A High-Performance, Thread-Safe, Sharded Cache Implementation in Rust: An Analysis of LRU Eviction Under Concurrent Loads

Author: Navin Ruas, et al. Date: January 5, 2026 Version: 1.1.0


1. Abstract

This project presents CacheLRU, a concurrent, in-memory caching system designed to mitigate lock contention in multi-threaded environments. By implementing a Sharded Lock Strategy combined with a Least Recently Used (LRU) eviction policy, the system aims to provide $O(1)$ amortized time complexity for insertion and retrieval operations while ensuring thread safety. Performance metrics suggest that horizontal partitioning (sharding) significantly reduces mutex wait times compared to global locking mechanisms, making this implementation suitable for high-throughput enterprise systems.

2. Introduction

2.1 Problem Statement

In concurrent computing, shared state management often becomes a bottleneck. Traditional caching implementations utilizing a single Mutex or RwLock suffer from Lock Contention, where the time threads spend waiting for access permissions exceeds the time spent on actual computation. This phenomenon degrades system scalability, adhering to Amdahl's Law.

2.2 Scope

This implementation focuses on:

  1. Concurrency Control: Utilizing parking_lot primitives for efficient thread synchronization.
  2. Memory Management: Implementing a strict LRU eviction policy to bound memory usage.
  3. Temporal Validity: Providing Time-To-Live (TTL) mechanisms with lazy expiration.
  4. Observability: Atomic metrics collection for runtime analysis.

3. Methodology

3.1 Architectural Design

The system employs a Sharded Architecture. The key space $\mathcal{K}$ is partitioned into $N$ distinct segments (shards), where $N$ is a power of two. The target shard $S_i$ for a given key $k$ is determined by:

$$ i = \text{Hash}(k) \pmod N $$

Each shard operates as an independent cache unit protected by its own Mutex. This reduces the probability of two threads contending for the same lock from $1$ to $\frac{1}{N}$, assuming a uniform hash distribution.

3.2 Data Structures

  • Storage: A HashMap is used for $O(1)$ key lookups.
  • Eviction: A generic EvictionPolicy trait governs the removal of entries. The default implementation uses a VecDeque (acting as a doubly-linked list equivalent) to maintain access order.
  • Entries: Data is encapsulated in a CacheEntry structure containing the value and an optional Instant for expiration.

3.3 Algorithms

  • Access ($Get$): Upon access, the item is moved to the back of the queue (most recently used). If the TTL has elapsed, the item is atomically removed (Lazy Expiration).
  • Insertion ($Put$): New items are pushed to the back. If the shard capacity is exceeded, the item at the front (least recently used) is evicted.

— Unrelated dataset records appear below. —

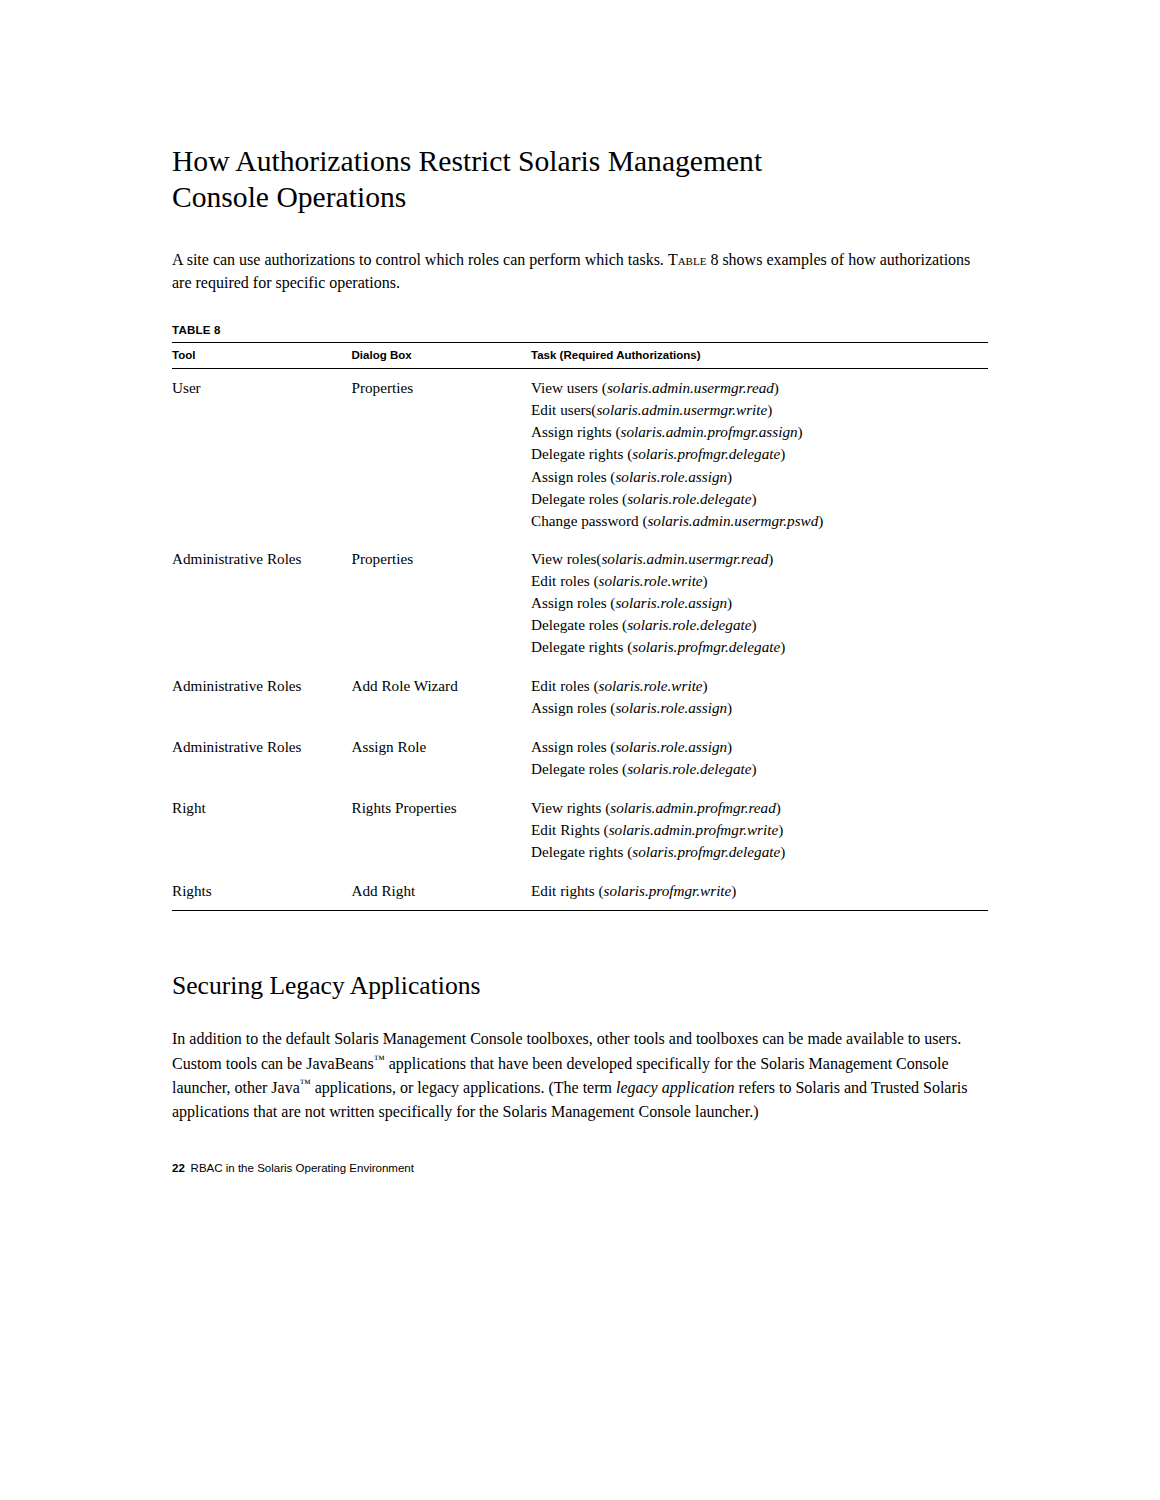How Authorizations Restrict Solaris Management
Console Operations
A site can use authorizations to control which roles can perform which tasks. Table 8 shows examples of how authorizations are required for specific operations.
TABLE 8
| Tool | Dialog Box | Task (Required Authorizations) |
| --- | --- | --- |
| User | Properties | View users ( solaris.admin.usermgr.read ) Edit users( solaris.admin.usermgr.write ) Assign rights ( solaris.admin.profmgr.assign ) Delegate rights ( solaris.profmgr.delegate ) Assign roles ( solaris.role.assign ) Delegate roles ( solaris.role.delegate ) Change password ( solaris.admin.usermgr.pswd ) |
| Administrative Roles | Properties | View roles( solaris.admin.usermgr.read ) Edit roles ( solaris.role.write ) Assign roles ( solaris.role.assign ) Delegate roles ( solaris.role.delegate ) Delegate rights ( solaris.profmgr.delegate ) |
| Administrative Roles | Add Role Wizard | Edit roles ( solaris.role.write ) Assign roles ( solaris.role.assign ) |
| Administrative Roles | Assign Role | Assign roles ( solaris.role.assign ) Delegate roles ( solaris.role.delegate ) |
| Right | Rights Properties | View rights ( solaris.admin.profmgr.read ) Edit Rights ( solaris.admin.profmgr.write ) Delegate rights ( solaris.profmgr.delegate ) |
| Rights | Add Right | Edit rights ( solaris.profmgr.write ) |
Securing Legacy Applications
In addition to the default Solaris Management Console toolboxes, other tools and toolboxes can be made available to users. Custom tools can be JavaBeans™ applications that have been developed specifically for the Solaris Management Console launcher, other Java™ applications, or legacy applications. (The term legacy application refers to Solaris and Trusted Solaris applications that are not written specifically for the Solaris Management Console launcher.)
22 RBAC in the Solaris Operating Environment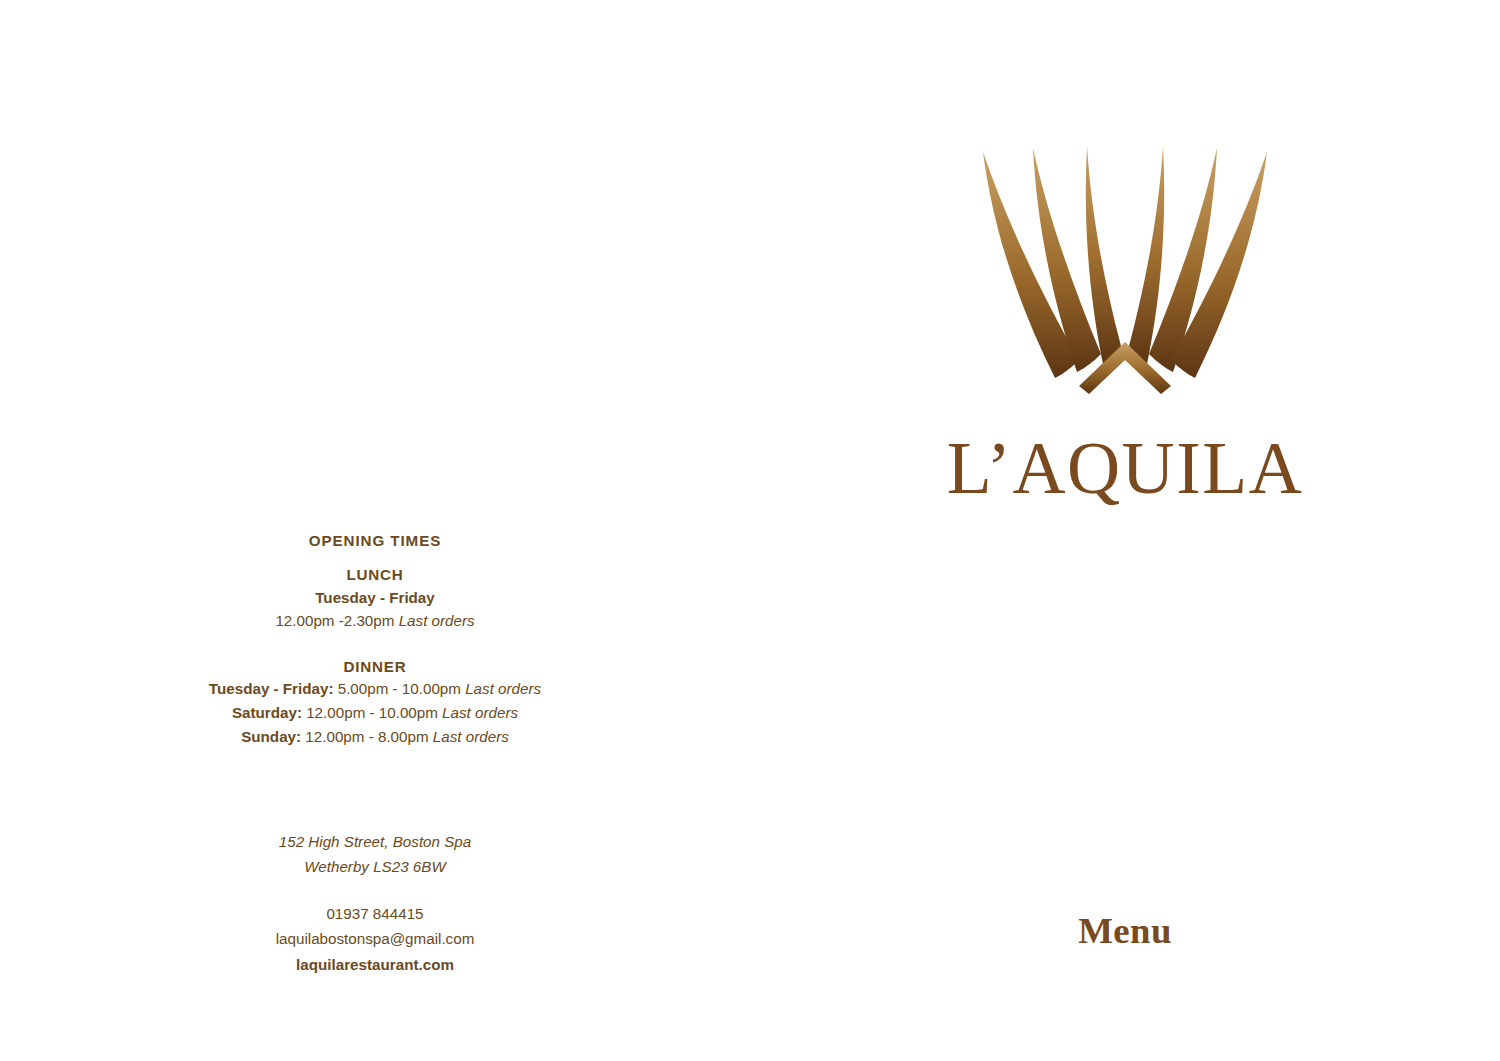Opening Times
Lunch
Tuesday - Friday
12.00pm -2.30pm Last orders
Dinner
Tuesday - Friday: 5.00pm - 10.00pm Last orders
Saturday: 12.00pm - 10.00pm Last orders
Sunday: 12.00pm - 8.00pm Last orders
152 High Street, Boston Spa
Wetherby LS23 6BW
01937 844415
laquilabostonspa@gmail.com
laquilarestaurant.com
L’AQUILA
Menu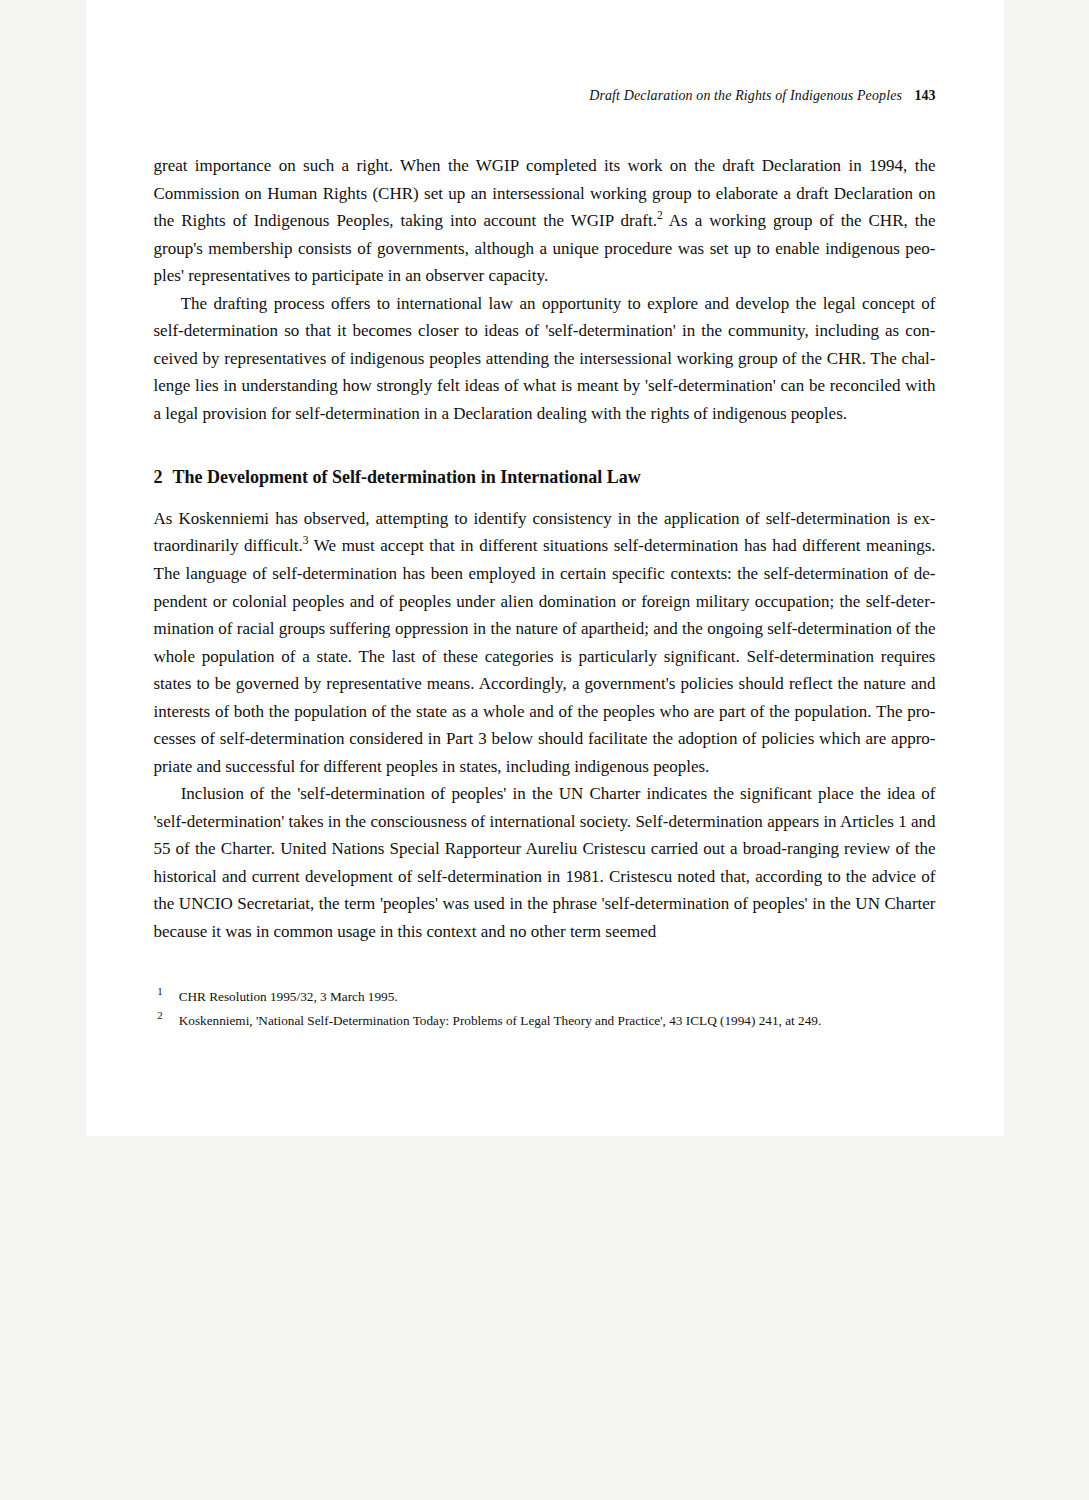Draft Declaration on the Rights of Indigenous Peoples 143
great importance on such a right. When the WGIP completed its work on the draft Declaration in 1994, the Commission on Human Rights (CHR) set up an intersessional working group to elaborate a draft Declaration on the Rights of Indigenous Peoples, taking into account the WGIP draft.2 As a working group of the CHR, the group's membership consists of governments, although a unique procedure was set up to enable indigenous peoples' representatives to participate in an observer capacity.
The drafting process offers to international law an opportunity to explore and develop the legal concept of self-determination so that it becomes closer to ideas of 'self-determination' in the community, including as conceived by representatives of indigenous peoples attending the intersessional working group of the CHR. The challenge lies in understanding how strongly felt ideas of what is meant by 'self-determination' can be reconciled with a legal provision for self-determination in a Declaration dealing with the rights of indigenous peoples.
2 The Development of Self-determination in International Law
As Koskenniemi has observed, attempting to identify consistency in the application of self-determination is extraordinarily difficult.3 We must accept that in different situations self-determination has had different meanings. The language of self-determination has been employed in certain specific contexts: the self-determination of dependent or colonial peoples and of peoples under alien domination or foreign military occupation; the self-determination of racial groups suffering oppression in the nature of apartheid; and the ongoing self-determination of the whole population of a state. The last of these categories is particularly significant. Self-determination requires states to be governed by representative means. Accordingly, a government's policies should reflect the nature and interests of both the population of the state as a whole and of the peoples who are part of the population. The processes of self-determination considered in Part 3 below should facilitate the adoption of policies which are appropriate and successful for different peoples in states, including indigenous peoples.
Inclusion of the 'self-determination of peoples' in the UN Charter indicates the significant place the idea of 'self-determination' takes in the consciousness of international society. Self-determination appears in Articles 1 and 55 of the Charter. United Nations Special Rapporteur Aureliu Cristescu carried out a broad-ranging review of the historical and current development of self-determination in 1981. Cristescu noted that, according to the advice of the UNCIO Secretariat, the term 'peoples' was used in the phrase 'self-determination of peoples' in the UN Charter because it was in common usage in this context and no other term seemed
CHR Resolution 1995/32, 3 March 1995.
Koskenniemi, 'National Self-Determination Today: Problems of Legal Theory and Practice', 43 ICLQ (1994) 241, at 249.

4. Results and Performance

4.1 Theoretical Complexity

Operation Time Complexity (Amortized) Space Complexity
Insert $O(1)$ $O(N)$
Lookup $O(1)$ $O(N)$
Evict $O(1)$ $O(1)$

4.2 Empirical Benchmarks

Preliminary benchmarks using criterion indicate that increasing the shard count ($N$) linearly improves write throughput under high contention until CPU saturation is reached.

5. Discussion

5.1 Interpretation

The decoupling of shards allows for "pseudo-lock-free" behavior for disjoint keys. However, the system relies heavily on the quality of the hash function (currently DefaultHasher). Poor hashing distribution could lead to "hot shards," negating the benefits of partitioning.

5.2 Limitations

  • Lazy Expiration: Expired items consume memory until they are accessed or the cache fills up.
  • Scan Operations: Operations requiring iteration over the entire cache (e.g., clear, global metrics) require acquiring locks on all shards, which is expensive.

6. Conclusion

The CacheLRU system demonstrates that sharded locking significantly outperforms global locking for concurrent cache workloads. The integration of the Strategy Pattern for eviction policies allows for future extensibility without architectural refactoring.

7. References

  1. Herlihy, M., & Shavit, N. (2012). The Art of Multiprocessor Programming. Morgan Kaufmann.
  2. Rust Language Team. (2021). The Rust Programming Language.
  3. Amanieu d'Antras. (2016). parking_lot: Compact and efficient synchronization primitives.

8. Development & Contribution

8.1 Setup

# Clone the repository
git clone https://github.com/navinBRuas/CacheLRU.git

# Run test suite
cargo test

# Execute benchmarks
cargo bench

8.2 Standards

Please refer to GOVERNANCE.md and CONTRIBUTING.md for strict adherence to coding standards, including:

  • Type Safety: No unsafe blocks unless mathematically proven necessary.
  • Documentation: All public APIs must have docstrings describing arguments, returns, and complexity.

9. License

This project is licensed under the MIT License. See LICENSE for details.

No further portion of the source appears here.